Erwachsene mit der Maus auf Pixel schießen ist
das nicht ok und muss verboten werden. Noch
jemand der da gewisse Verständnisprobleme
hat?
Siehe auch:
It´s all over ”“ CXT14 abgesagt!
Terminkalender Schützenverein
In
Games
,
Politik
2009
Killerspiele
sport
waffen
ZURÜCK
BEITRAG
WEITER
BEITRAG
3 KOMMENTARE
========================
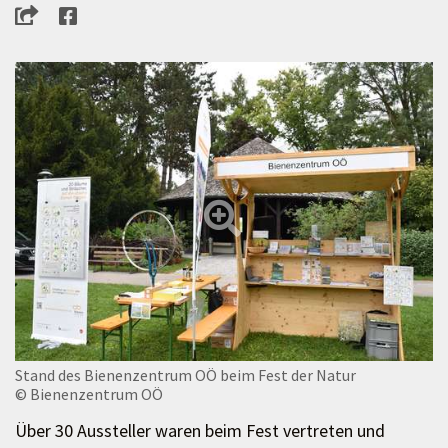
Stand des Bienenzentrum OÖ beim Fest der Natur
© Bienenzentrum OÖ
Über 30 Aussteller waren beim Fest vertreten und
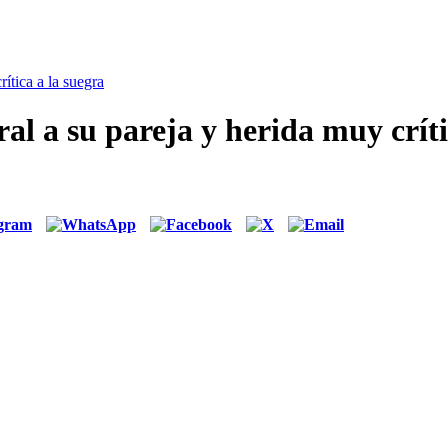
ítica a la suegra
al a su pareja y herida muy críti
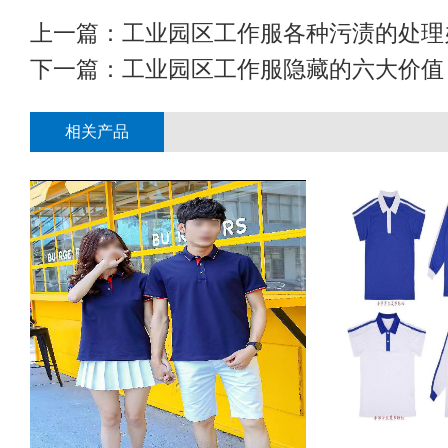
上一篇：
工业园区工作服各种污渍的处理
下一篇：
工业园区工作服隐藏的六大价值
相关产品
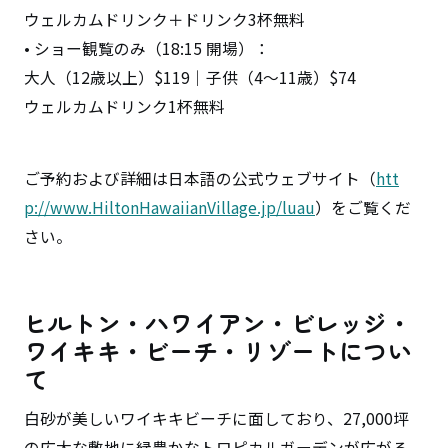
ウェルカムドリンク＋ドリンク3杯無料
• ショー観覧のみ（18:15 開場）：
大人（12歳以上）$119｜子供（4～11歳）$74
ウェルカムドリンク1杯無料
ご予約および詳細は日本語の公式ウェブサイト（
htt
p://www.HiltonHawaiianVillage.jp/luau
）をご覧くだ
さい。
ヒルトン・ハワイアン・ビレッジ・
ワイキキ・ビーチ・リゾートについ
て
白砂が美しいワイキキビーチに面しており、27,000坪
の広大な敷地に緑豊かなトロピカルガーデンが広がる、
========================
**What the task asks:** Can you reproduce, line for line, the part of the listing that opens with the line containing "Erwachsene mit der" and closes with the line containing "3 KOMMENTARE", including both of those lines?

**Response box:**
Erwachsene mit der Maus auf Pixel schießen ist
das nicht ok und muss verboten werden. Noch
jemand der da gewisse Verständnisprobleme
hat?
Siehe auch:
It´s all over ”“ CXT14 abgesagt!
Terminkalender Schützenverein
In
Games
,
Politik
2009
Killerspiele
sport
waffen
ZURÜCK
BEITRAG
WEITER
BEITRAG
3 KOMMENTARE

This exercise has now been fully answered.